After a year-long investigation, the Department of Justice has announced that it has found evidence of criminal wrongdoing in General Motors’ failure to disclose a manufacturing defect that is tied to the death of 104 people.
Unlike past manufacturers, G.M. has been assisting investigators instead of impeding or foot dragging to prevent discovery. This eagerness is expected to earn the automaker some good will with the DOJ.
G.M. likely hopes to avoid the sort of major fine that Toyota faced in 2014 after investigators determined that the Japanese automaker tried to hide a known acceleration problem from coming to light. Toyota was assessed a $1.2 billion criminal fine after a DOJ investigation.
G.M. hastens to say that it is cooperating. “We are cooperating fully with all requests,” G.M. said in a statement.
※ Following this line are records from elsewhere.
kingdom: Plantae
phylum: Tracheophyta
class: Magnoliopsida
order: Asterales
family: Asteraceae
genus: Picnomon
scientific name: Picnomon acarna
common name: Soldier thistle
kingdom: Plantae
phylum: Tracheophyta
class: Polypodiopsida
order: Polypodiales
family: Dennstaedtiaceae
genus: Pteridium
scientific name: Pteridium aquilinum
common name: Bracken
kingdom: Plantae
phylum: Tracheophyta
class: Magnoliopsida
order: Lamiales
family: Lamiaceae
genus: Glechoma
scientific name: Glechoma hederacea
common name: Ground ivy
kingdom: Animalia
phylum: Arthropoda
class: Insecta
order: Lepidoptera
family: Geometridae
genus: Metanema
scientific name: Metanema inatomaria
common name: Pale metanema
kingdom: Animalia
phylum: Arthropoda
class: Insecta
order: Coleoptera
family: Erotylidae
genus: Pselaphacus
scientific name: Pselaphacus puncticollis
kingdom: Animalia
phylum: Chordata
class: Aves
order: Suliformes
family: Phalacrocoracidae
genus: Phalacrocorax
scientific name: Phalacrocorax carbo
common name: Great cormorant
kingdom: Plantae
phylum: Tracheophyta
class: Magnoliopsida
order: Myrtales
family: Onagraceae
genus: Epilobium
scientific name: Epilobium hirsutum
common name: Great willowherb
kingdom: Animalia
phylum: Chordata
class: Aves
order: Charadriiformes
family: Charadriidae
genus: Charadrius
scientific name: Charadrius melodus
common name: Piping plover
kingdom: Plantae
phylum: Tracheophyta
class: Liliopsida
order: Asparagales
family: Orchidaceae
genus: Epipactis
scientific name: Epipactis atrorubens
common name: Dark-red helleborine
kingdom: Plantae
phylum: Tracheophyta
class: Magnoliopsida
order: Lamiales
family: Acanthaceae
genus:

But the automaker also said it wouldn’t comment further “on the status of the investigation, including timing.”
At issue is the Chevy Cobalt and several other small car models that had faulty ignitions that could sometimes turn the car off in use. The automaker recalled some 2.6 million Cobalts to fix the problem. In all, G.M. recalled a record 30 million vehicles worldwide in 2014.
Whatever the eventual outcome, the DOJ could slap General Motors with heavy charges of criminal misconduct. Investigators have also said that the company may have committed fraud during its bankruptcy proceedings in 2009 by not revealing the defects.
But the automaker has already paid out some $3 billion in recalls, including an estimated $600 million set aside for victims of the defects. G.M. also paid the National Highway Traffic Safety Administration a$35 million penalty last year.
General Motors benefited heavily from a $50 billion bailout courtesy of the taxpayers in 2009 — and that was the least of the favors given to company — but taxpayers lost $11.2 billion from the bailout.